Personalized genomics will alert doctors to dozens of inherited risk factors for a wide range of diseases. By the time symptoms of diabetes have appeared, for example, the pancreas has already suffered damage. Knowing at birth if a patient is predisposed to the disease would give doctors a chance to preempt its onset with therapies or medications. Drug companies are also pouring billions into “pharmacogenomics”–an effort to take the guesswork out of prescribing drugs. In treating patients with high blood pressure, doctors now choose from about 100 different medications, trying one at a time to see which works best at what dosage with the fewest side effects.
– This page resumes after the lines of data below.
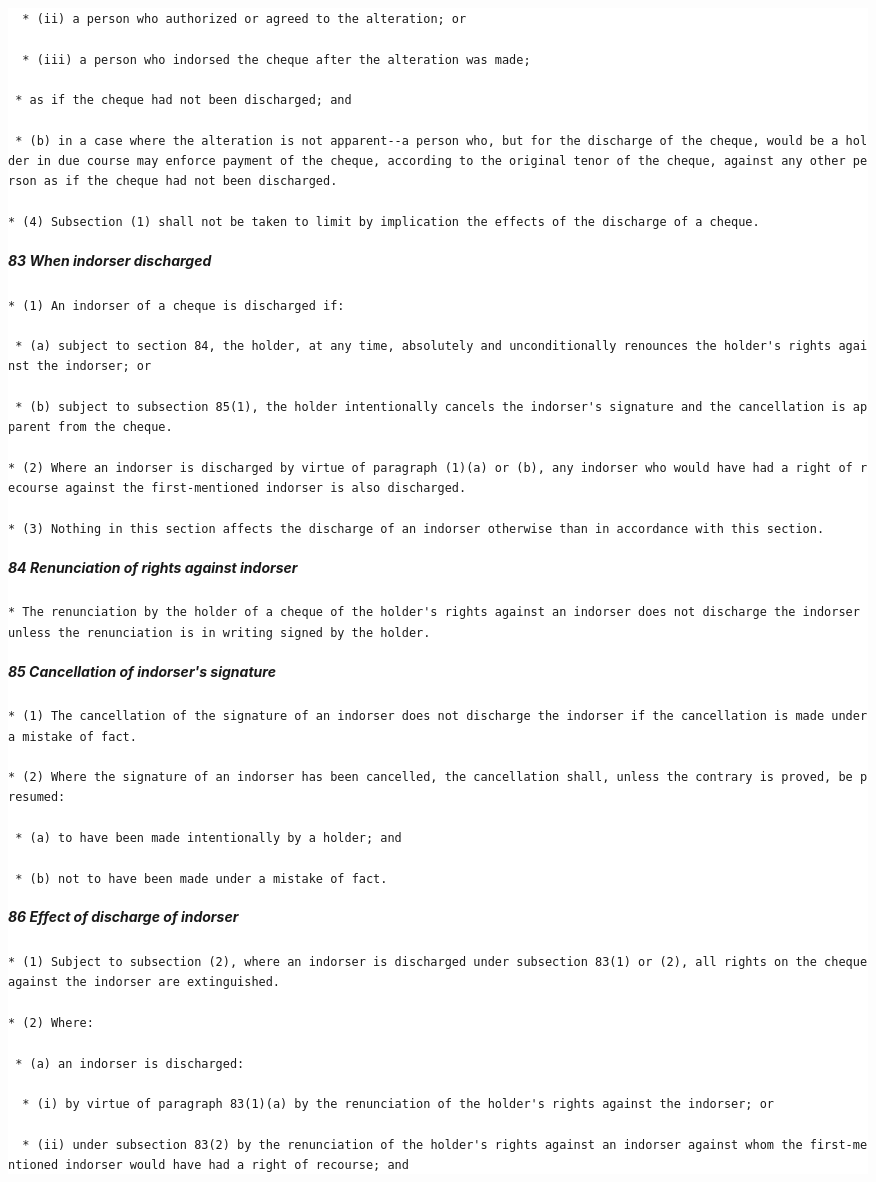       * (ii) a person who authorized or agreed to the alteration; or

      * (iii) a person who indorsed the cheque after the alteration was made;

     * as if the cheque had not been discharged; and

     * (b) in a case where the alteration is not apparent--a person who, but for the discharge of the cheque, would be a holder in due course may enforce payment of the cheque, according to the original tenor of the cheque, against any other person as if the cheque had not been discharged.

    * (4) Subsection (1) shall not be taken to limit by implication the effects of the discharge of a cheque.

##### 83  When indorser discharged

    * (1) An indorser of a cheque is discharged if:

     * (a) subject to section 84, the holder, at any time, absolutely and unconditionally renounces the holder's rights against the indorser; or

     * (b) subject to subsection 85(1), the holder intentionally cancels the indorser's signature and the cancellation is apparent from the cheque.

    * (2) Where an indorser is discharged by virtue of paragraph (1)(a) or (b), any indorser who would have had a right of recourse against the first-mentioned indorser is also discharged.

    * (3) Nothing in this section affects the discharge of an indorser otherwise than in accordance with this section.

##### 84  Renunciation of rights against indorser

    * The renunciation by the holder of a cheque of the holder's rights against an indorser does not discharge the indorser unless the renunciation is in writing signed by the holder.

##### 85  Cancellation of indorser's signature

    * (1) The cancellation of the signature of an indorser does not discharge the indorser if the cancellation is made under a mistake of fact.

    * (2) Where the signature of an indorser has been cancelled, the cancellation shall, unless the contrary is proved, be presumed:

     * (a) to have been made intentionally by a holder; and

     * (b) not to have been made under a mistake of fact.

##### 86  Effect of discharge of indorser

    * (1) Subject to subsection (2), where an indorser is discharged under subsection 83(1) or (2), all rights on the cheque against the indorser are extinguished.

    * (2) Where:

     * (a) an indorser is discharged:

      * (i) by virtue of paragraph 83(1)(a) by the renunciation of the holder's rights against the indorser; or

      * (ii) under subsection 83(2) by the renunciation of the holder's rights against an indorser against whom the first-mentioned indorser would have had a right of recourse; and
If doctors could predict how a specific molecule will interact with a patient’s genes, they might avoid this kind of trial-and-error medicine.
Diets may also fall under the sway of genomics. These days doctors warn against eating too much salt or fat to stave off hypertension and heart disease, but this advice doesn’t apply to everybody–some people could eat a dozen eggs a day without raising their cholesterol levels. “Nutrigenomics” researchers hope to do away with such blanket generalizations and instead target diets to specific people. In a decade, the notion of a single “recommended daily allowance” of nutrients could be obsolete, says Jose M. Ordovas, director of the Nutrition and Genomics Laboratory at Tufts University in Boston. Instead, nutritionists will offer 20 or 30 different diets depending on whether you’re predisposed to obesity, heart disease or some other condition. The goal, says Ordovas, is “to live the maximum years with the maximum quality.” That’s one prescription that works for everybody.